Human pose keypoint data:
▬▬▬▬▬▬▬▬▬▬
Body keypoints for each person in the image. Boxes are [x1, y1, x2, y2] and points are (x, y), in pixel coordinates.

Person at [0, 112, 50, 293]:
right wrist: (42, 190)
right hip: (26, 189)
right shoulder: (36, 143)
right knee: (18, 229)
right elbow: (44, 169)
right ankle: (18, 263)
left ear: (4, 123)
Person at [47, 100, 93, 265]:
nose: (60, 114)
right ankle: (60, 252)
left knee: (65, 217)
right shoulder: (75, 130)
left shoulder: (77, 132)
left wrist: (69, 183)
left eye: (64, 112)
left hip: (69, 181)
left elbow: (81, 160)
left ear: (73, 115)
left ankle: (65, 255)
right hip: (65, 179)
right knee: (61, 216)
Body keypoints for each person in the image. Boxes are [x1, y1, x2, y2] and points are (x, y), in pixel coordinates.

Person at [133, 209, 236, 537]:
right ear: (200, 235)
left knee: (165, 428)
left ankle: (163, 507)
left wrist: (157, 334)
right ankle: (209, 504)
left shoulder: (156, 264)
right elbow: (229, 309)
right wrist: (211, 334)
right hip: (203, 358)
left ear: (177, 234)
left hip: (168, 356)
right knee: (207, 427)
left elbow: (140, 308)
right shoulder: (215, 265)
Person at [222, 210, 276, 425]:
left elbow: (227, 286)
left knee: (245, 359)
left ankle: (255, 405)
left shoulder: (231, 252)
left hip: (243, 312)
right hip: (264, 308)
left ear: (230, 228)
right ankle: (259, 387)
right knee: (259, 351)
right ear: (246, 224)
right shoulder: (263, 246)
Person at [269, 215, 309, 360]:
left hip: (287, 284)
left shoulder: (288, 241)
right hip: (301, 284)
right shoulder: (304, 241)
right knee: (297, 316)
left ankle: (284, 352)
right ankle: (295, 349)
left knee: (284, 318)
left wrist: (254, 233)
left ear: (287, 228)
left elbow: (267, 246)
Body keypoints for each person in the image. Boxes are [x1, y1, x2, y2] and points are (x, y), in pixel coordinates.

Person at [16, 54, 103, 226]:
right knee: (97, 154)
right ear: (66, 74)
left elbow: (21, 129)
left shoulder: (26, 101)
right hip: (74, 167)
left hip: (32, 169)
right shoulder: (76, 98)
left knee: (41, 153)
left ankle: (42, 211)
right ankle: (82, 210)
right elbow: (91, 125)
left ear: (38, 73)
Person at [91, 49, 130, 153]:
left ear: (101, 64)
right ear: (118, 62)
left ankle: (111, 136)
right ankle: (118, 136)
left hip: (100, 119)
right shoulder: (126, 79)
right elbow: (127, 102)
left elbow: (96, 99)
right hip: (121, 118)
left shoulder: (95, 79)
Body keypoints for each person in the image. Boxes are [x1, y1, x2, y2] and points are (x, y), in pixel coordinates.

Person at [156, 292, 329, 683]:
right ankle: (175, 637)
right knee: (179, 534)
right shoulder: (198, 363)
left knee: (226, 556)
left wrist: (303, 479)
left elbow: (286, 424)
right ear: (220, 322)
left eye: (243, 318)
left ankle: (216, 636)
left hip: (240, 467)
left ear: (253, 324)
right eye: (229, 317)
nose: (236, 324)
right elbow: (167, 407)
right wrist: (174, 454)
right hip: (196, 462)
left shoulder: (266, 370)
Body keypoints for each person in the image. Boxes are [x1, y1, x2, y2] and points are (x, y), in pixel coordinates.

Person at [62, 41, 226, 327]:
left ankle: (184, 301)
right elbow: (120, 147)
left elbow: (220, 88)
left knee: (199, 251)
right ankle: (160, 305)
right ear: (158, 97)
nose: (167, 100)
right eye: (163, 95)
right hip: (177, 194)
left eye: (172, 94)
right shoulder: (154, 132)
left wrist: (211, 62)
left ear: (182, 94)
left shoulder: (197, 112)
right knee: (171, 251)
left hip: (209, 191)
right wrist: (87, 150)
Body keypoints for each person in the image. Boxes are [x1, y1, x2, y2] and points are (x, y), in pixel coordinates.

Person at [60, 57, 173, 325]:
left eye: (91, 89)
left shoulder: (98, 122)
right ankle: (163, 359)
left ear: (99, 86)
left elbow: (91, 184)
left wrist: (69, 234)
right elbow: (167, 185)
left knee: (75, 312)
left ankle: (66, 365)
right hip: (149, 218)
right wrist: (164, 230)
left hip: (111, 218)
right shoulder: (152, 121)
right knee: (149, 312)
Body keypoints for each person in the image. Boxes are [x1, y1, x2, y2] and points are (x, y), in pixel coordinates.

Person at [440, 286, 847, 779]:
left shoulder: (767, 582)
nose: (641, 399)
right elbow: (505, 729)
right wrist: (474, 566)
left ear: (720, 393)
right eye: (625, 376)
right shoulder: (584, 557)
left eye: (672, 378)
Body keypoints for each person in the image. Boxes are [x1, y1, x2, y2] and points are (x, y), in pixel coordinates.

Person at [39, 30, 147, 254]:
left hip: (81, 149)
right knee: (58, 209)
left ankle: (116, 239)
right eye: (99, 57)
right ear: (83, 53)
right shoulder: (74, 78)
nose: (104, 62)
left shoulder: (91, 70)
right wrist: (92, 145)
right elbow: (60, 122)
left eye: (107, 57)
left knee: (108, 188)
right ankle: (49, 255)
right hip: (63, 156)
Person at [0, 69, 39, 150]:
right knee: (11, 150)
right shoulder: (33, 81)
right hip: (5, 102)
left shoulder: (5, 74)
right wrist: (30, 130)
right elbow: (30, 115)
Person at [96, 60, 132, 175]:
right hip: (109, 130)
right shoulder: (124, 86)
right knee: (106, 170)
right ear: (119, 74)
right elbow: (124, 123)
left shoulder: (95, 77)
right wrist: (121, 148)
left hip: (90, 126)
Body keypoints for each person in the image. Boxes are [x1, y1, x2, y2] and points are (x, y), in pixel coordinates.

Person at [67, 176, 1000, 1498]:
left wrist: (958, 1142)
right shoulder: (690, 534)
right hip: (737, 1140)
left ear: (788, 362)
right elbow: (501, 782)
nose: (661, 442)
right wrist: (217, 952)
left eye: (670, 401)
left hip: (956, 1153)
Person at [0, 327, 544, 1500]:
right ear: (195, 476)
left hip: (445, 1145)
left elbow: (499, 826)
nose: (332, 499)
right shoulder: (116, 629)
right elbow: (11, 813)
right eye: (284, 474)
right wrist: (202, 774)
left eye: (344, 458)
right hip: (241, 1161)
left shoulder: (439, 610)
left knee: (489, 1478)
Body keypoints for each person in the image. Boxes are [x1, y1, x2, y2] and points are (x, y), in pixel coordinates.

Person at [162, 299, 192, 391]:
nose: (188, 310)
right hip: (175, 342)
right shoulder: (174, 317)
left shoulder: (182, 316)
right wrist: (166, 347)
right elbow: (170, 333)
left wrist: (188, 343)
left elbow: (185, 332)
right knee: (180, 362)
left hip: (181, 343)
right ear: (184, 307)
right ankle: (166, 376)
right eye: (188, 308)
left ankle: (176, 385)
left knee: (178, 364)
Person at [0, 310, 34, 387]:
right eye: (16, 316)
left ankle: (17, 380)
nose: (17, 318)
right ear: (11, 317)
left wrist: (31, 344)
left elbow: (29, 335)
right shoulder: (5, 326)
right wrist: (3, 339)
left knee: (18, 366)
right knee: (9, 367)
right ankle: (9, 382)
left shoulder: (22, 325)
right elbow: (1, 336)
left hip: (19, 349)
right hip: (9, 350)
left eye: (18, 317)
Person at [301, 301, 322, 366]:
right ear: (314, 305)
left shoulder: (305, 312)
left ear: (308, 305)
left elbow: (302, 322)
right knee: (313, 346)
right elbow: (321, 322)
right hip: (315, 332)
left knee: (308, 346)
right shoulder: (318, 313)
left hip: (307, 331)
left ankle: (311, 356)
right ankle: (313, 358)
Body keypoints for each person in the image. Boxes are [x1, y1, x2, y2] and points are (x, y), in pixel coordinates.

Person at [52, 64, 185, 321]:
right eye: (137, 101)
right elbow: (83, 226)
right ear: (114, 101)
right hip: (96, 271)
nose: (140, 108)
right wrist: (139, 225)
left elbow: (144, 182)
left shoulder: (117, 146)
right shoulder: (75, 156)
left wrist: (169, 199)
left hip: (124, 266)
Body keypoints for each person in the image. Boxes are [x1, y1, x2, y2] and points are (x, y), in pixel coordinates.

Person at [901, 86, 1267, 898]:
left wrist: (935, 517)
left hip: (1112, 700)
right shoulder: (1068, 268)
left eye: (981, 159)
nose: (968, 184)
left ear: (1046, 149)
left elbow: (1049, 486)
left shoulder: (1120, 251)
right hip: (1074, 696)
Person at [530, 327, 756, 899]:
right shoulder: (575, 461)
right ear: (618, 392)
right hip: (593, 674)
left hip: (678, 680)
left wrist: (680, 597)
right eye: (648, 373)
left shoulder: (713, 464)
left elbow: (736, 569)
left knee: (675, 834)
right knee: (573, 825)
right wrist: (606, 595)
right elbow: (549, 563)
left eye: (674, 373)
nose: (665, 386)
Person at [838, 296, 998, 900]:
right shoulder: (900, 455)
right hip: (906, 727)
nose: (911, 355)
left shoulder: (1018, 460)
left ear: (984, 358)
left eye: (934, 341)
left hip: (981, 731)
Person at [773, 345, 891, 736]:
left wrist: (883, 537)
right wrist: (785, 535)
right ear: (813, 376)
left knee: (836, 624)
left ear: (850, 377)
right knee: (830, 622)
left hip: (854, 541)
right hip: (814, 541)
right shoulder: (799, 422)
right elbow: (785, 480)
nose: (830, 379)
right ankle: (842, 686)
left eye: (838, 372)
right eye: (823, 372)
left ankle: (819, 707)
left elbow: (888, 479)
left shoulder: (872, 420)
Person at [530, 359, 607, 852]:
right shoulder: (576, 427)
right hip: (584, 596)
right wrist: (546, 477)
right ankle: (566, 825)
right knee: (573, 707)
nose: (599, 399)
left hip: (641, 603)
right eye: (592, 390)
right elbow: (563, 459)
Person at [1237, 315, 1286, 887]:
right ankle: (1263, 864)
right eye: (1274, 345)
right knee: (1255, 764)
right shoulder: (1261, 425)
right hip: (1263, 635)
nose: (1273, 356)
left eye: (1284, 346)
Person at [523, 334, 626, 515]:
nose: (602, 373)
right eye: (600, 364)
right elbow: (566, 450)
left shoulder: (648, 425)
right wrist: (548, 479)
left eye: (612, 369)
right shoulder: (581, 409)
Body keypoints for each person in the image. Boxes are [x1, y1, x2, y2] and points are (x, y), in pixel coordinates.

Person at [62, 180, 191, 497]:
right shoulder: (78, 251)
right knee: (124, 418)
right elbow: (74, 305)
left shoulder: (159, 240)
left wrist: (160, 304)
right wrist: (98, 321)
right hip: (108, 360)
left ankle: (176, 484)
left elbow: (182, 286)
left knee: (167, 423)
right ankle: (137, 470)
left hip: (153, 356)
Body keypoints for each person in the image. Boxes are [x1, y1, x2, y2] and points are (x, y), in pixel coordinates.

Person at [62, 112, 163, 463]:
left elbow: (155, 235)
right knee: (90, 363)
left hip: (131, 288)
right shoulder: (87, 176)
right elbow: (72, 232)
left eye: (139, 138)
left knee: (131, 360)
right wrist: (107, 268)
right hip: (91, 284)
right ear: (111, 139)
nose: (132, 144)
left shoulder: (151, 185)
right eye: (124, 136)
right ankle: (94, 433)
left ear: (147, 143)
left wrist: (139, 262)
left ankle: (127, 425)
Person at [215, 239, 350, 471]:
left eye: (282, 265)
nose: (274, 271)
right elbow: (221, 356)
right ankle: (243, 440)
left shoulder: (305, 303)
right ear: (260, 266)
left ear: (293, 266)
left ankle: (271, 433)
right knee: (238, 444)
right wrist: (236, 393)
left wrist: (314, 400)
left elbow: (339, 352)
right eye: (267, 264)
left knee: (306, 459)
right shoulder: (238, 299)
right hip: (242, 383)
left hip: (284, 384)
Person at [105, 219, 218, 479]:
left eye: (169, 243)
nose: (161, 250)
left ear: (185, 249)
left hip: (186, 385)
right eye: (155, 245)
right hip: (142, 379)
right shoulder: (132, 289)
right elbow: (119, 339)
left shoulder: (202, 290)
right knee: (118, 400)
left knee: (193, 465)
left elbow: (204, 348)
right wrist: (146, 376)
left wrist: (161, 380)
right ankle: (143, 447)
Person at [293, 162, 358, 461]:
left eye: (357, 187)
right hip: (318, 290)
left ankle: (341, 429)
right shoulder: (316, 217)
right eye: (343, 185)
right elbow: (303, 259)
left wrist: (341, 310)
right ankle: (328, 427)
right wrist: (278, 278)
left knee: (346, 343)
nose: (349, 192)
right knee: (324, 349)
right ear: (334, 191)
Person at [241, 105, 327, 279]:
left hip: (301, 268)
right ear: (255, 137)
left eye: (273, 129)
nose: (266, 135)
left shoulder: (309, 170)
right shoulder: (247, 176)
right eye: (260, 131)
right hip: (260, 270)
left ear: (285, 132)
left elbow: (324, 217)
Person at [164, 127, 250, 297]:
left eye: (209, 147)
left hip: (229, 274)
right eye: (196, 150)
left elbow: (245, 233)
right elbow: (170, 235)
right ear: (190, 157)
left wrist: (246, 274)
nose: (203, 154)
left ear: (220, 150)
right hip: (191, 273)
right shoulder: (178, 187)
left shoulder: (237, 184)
▬▬▬▬▬▬▬▬▬▬
YOUR ASSIGNMENT. All lines above between those holding "right hip: (74, 167)" and "right elbow: (167, 407)", inclusive, must be set down unchanged, and no other line may be included.

REPLY.
right hip: (74, 167)
left hip: (32, 169)
right shoulder: (76, 98)
left knee: (41, 153)
left ankle: (42, 211)
right ankle: (82, 210)
right elbow: (91, 125)
left ear: (38, 73)
Person at [91, 49, 130, 153]:
left ear: (101, 64)
right ear: (118, 62)
left ankle: (111, 136)
right ankle: (118, 136)
left hip: (100, 119)
right shoulder: (126, 79)
right elbow: (127, 102)
left elbow: (96, 99)
right hip: (121, 118)
left shoulder: (95, 79)
Body keypoints for each person in the image. Boxes are [x1, y1, x2, y2] and points are (x, y), in pixel coordinates.

Person at [156, 292, 329, 683]:
right ankle: (175, 637)
right knee: (179, 534)
right shoulder: (198, 363)
left knee: (226, 556)
left wrist: (303, 479)
left elbow: (286, 424)
right ear: (220, 322)
left eye: (243, 318)
left ankle: (216, 636)
left hip: (240, 467)
left ear: (253, 324)
right eye: (229, 317)
nose: (236, 324)
right elbow: (167, 407)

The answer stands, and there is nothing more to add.